The Comptroller and Auditor General of India's draft audit report on coal, detailing “undue benefits” of Rs. 10.67 lakh crore to commercial entities by giving them 155 coal blocks without auction between 2004 and 2009 is scheduled to be finalised and sent to President Pratibha Patil in the second half of the Budget session, sources in the CAG's office said on Friday.
This indicates that the draft report may neither be as inaccurate nor as preliminary as it has been made out to be. Sources in the government further confirm that the windfall and undue gains to commercial entities would likely rest in the same range as reported. The beneficiaries of this largesse include 100 private companies as well as some public sector power, steel and cement firms.

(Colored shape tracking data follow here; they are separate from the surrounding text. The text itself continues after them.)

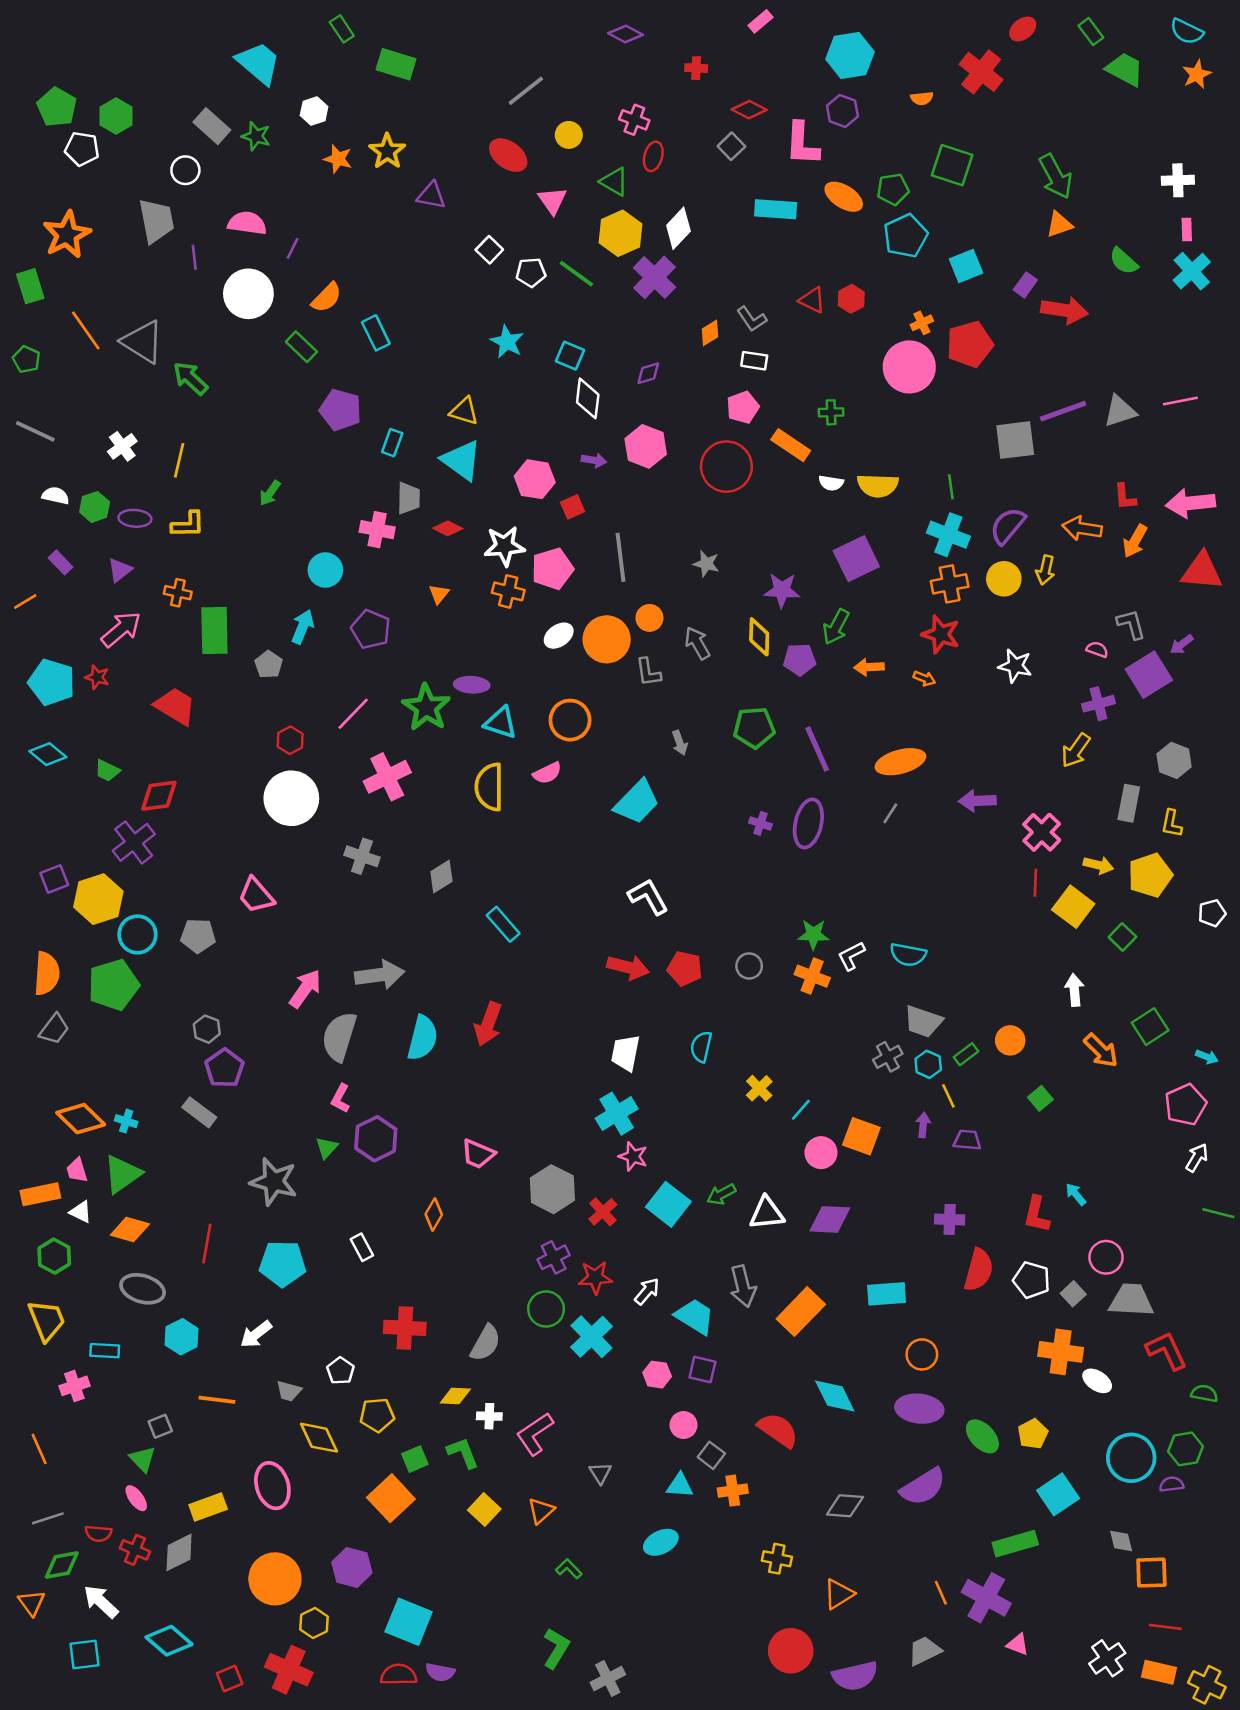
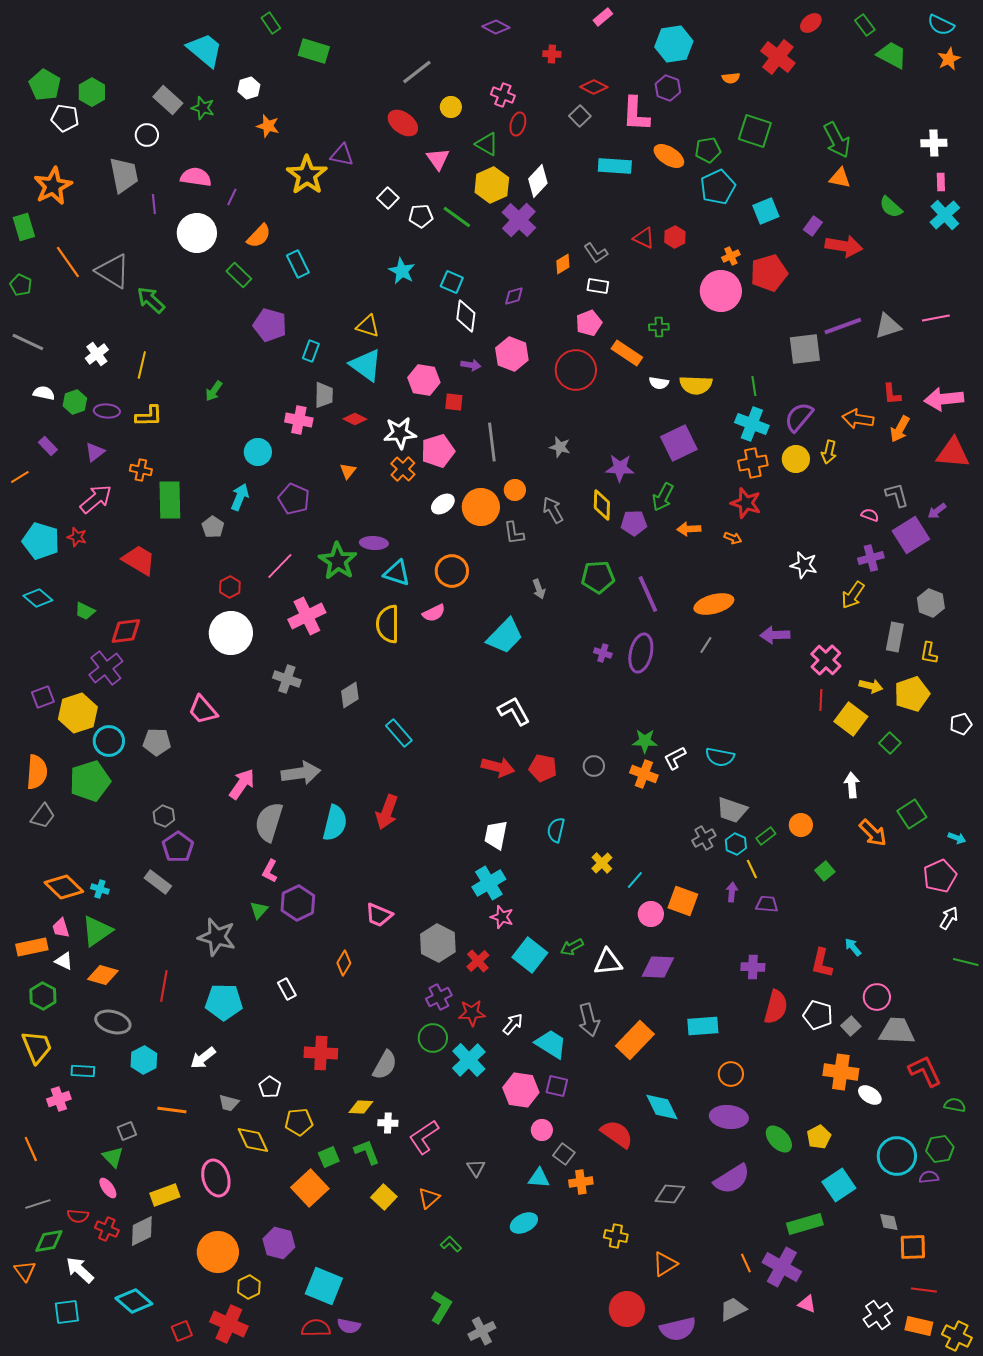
yellow star: (387, 151) -> (307, 175), moved, size x1.4
orange triangle: (1059, 224) -> (840, 178), turned 30
red square: (573, 507) -> (454, 402), turned 30
orange cross: (508, 591) -> (403, 469), turned 30
white star: (1015, 666) -> (804, 565), moved
pink hexagon: (657, 1375) -> (521, 1090), size x1.6

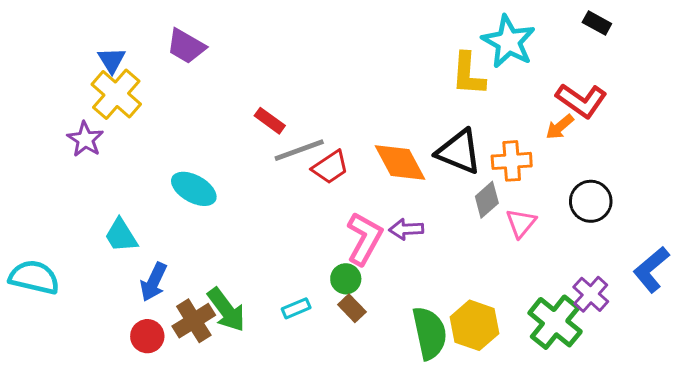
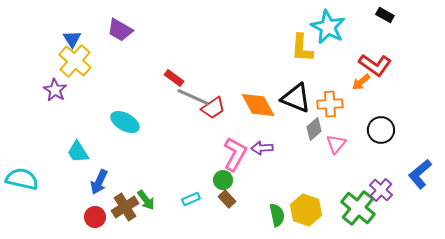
gray line: (299, 150) -> (193, 97), turned 44
green arrow: (226, 310) -> (146, 200), size x0.7
green semicircle: (429, 333) -> (277, 215), size x0.7

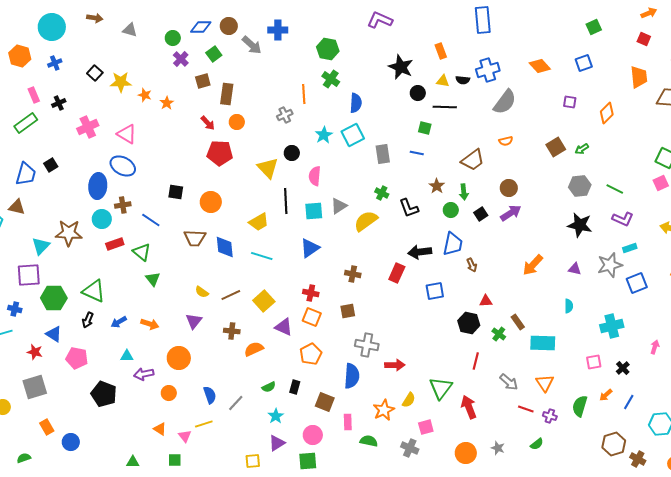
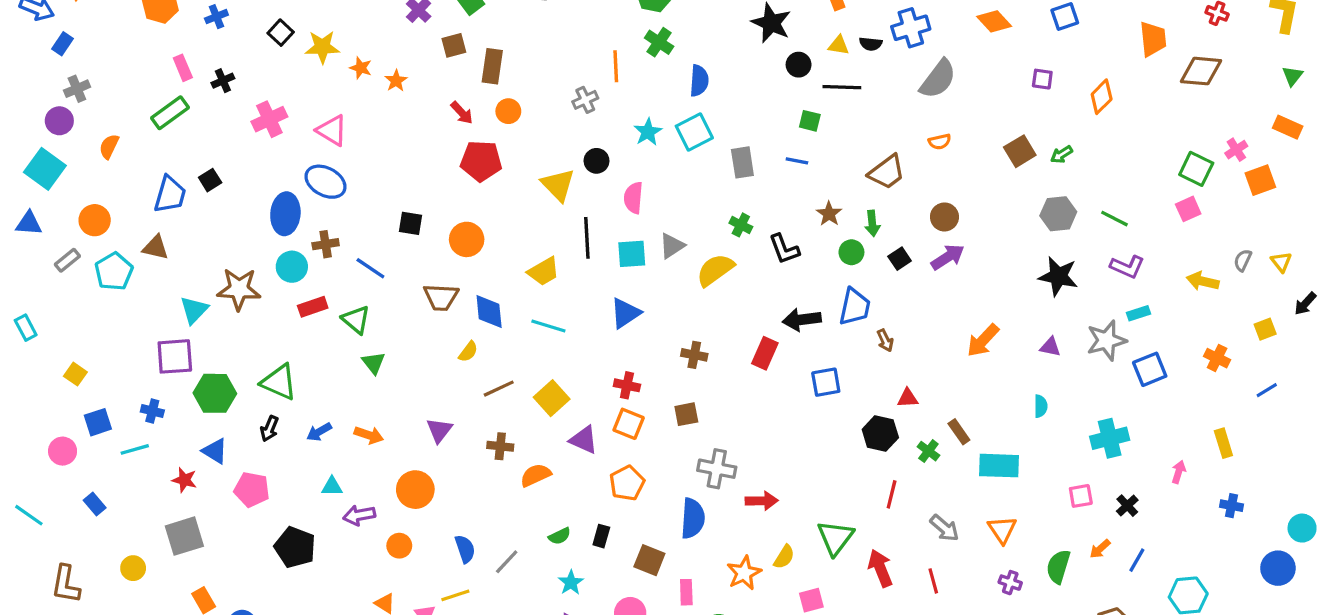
yellow semicircle: (202, 292) -> (468, 352), moved, turned -88
red line: (526, 409) -> (933, 581), moved, turned 56

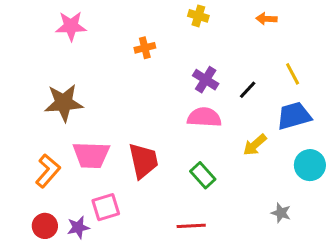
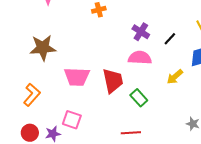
pink trapezoid: (91, 155) -> (77, 77), moved
red trapezoid: (143, 161) -> (113, 81), moved
pink square: (106, 207) -> (72, 120), turned 36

On Thursday, after details of the draft coal audit roiled Parliament, the PMO released extracts of a letter Vinod Rai wrote to Prime Minister Manmohan Singh that afternoon in order to suggest the CAG was distancing himself from the “misleading” loss figure cited in media reports. But with the letter itself admitting that allottees got “unintended benefit,” it is likely the final report will repeat this conclusion.
The scandal about not auctioning coal blocks comes at a time when the UPA government is still battling the effects of the CAG report on 2G spectrum of November 2010 which said the failure to auction 2G spectrum caused a revenue loss of Rs. 1.76 lakh crore. In February 2012, the Supreme Court cancelled all 122 licences awarded by ex-Telecom Minister A. Raja in 2008 at a 2001 price by using a bespoke first come, first served policy.
With the CAG set to submit its Antrix-Devas report in this session of Parliament too, the PMO must brace itself for further questions since the Prime Minister is also the Minister for Space.
The CAG's office is working on another 150 audit reports which are likely to be completed before Mr. Vinod Rai's tenure ends in May 2013.